Is turkey a low calorie meat?
Turkey meat is known to be nutritious, providing protein, fat, and a variety of vitamins and minerals. It is generally lower in saturated fat than beef. Fat-free turkey is also the lowest calorie meat option and may be a better choice for heart health.
How to make the perfect turkey curry recipe?
I love making my own curry paste and made it a day in advance for this recipe. You can use any store bought curry paste and it works as well.
I didn’t add any vegetables in this turkey curry recipe, though I normally would add some tofu puffs and potatoes in my curry dishes.

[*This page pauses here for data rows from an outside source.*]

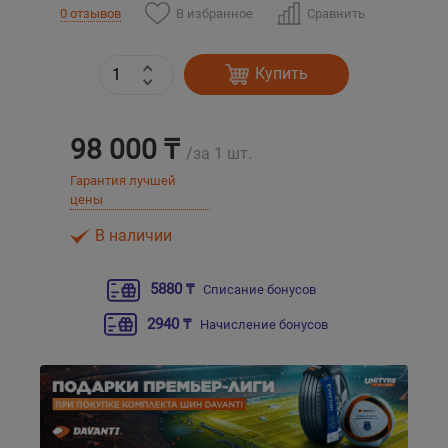
В избранное
Сравнить
0 отзывов
Уральск
Купить
Усть-Каменогорск
98 000 ₸
Шымкент
/за 1 шт.
Гарантия лучшей
Экибастуз
цены
В наличии
Бишкек
5880 ₸
Списание бонусов
2940 ₸
Начисление бонусов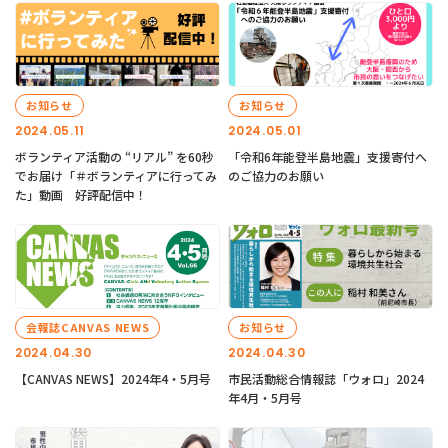
お知らせ
お知らせ
2024.05.11
2024.05.01
ボランティア活動の “リアル” を60秒
「令和6年能登半島地震」支援寄付へ
でお届け「＃ボランティアに行ってみ
のご協力のお願い
た」動画 好評配信中！
会報誌CANVAS NEWS
お知らせ
2024.04.30
2024.04.30
【CANVAS NEWS】2024年4・5月号
市民活動総合情報誌「ウォロ」2024
年4月・5月号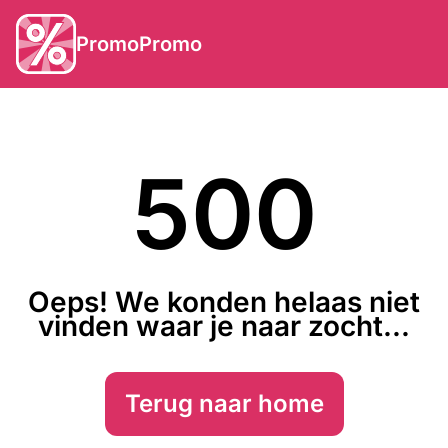
PromoPromo
500
Oeps! We konden helaas niet
vinden waar je naar zocht...
Terug naar home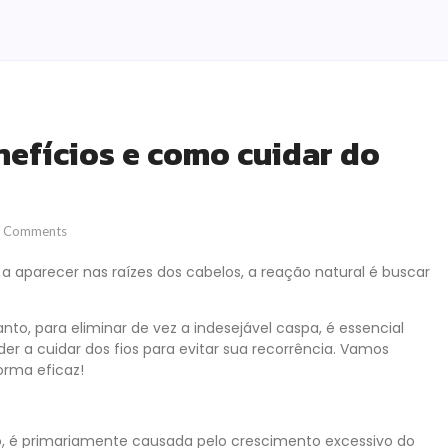
efícios e como cuidar do
 Comments
parecer nas raízes dos cabelos, a reação natural é buscar
to, para eliminar de vez a indesejável caspa, é essencial
 a cuidar dos fios para evitar sua recorrência. Vamos
forma eficaz!
 é primariamente causada pelo crescimento excessivo do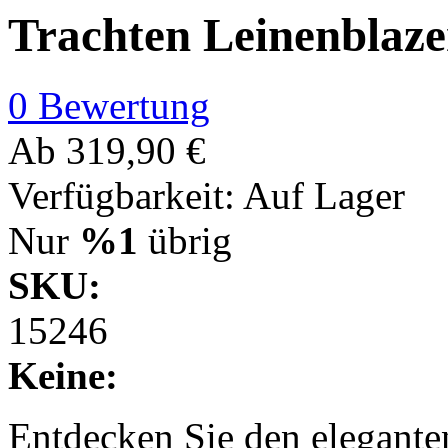
Trachten Leinenblaze
0 Bewertung
Ab
319,90 €
Verfügbarkeit:
Auf Lager
Nur
%1
übrig
SKU:
15246
Keine:
Entdecken Sie den elegant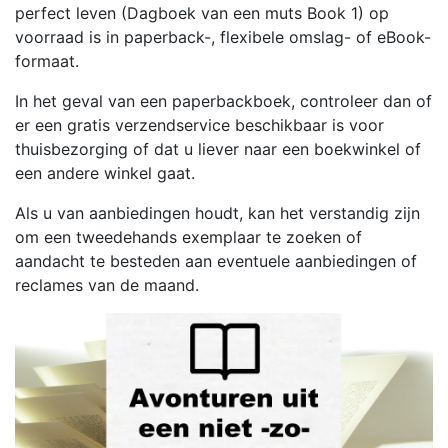
perfect leven (Dagboek van een muts Book 1) op
voorraad is in paperback-, flexibele omslag- of eBook-
formaat.
In het geval van een paperbackboek, controleer dan of
er een gratis verzendservice beschikbaar is voor
thuisbezorging of dat u liever naar een boekwinkel of
een andere winkel gaat.
Als u van aanbiedingen houdt, kan het verstandig zijn
om een tweedehands exemplaar te zoeken of
aandacht te besteden aan eventuele aanbiedingen of
reclames van de maand.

It’s packed full of flavours, from the butter herb infused turkey meat cooked stuffed with apples, lemons and onions, and the aromatic spices used in the curry paste.
Even without using the leftover turkey, you can also use other kinds of meat such as chicken or beef.
Just fry the curry paste to release its aroma, then add the turkey meat, water, coconut milk and seasoning. The actual cooking took less than 15 minutes, which is really a relief, especially after all the hours spent cooking in the kitchen for the festives.
Watch My Leftover Turkey Curry Recipe Video
Leftover Turkey Curry Recipe
- 4-5 tbsp cooking oil
- 2 leftover turkey leg (can be breast meat or any other parts too) deboned and chop into chunks
- 100 ml water
- 300 ml coconut milk
- Salt season to taste
Curry paste (yields about 250g curry paste)
- 20 dry chilli
- 5 shallots peeled
- 5 garlic gloves peeled
- 1 inch galangal
- ½ tsp ground coriander
- ½ tsp ground turmeric
Make curry paste (optional if you use store bought paste)
- Soak dry chilli in hot boiling water for about 10 minutes until soften. Save the water for later.
- Chop all curry paste ingredients into smaller pieces.
- Make the curry paste by blending all the curry paste ingredients and 2-3 tbsp of chilli water in a food processor.
Cook turkey curry
- Heat cooking oil over low-medium heat.
- Add curry paste and sauté until the paste releases its aroma. This takes about 3-4 minutes.
- Add deboned turkey leg and fry for 2-3 minutes until the turkey is well coated with the curry paste.
- Add water and let it simmer for 3-4 minutes.
- Add coconut milk and let it simmer for a minute.
- Add salt and season according to taste.
- Let it simmer over low heat for 2-3 minutes.
- Serve warm with rice, vermicelli or roti.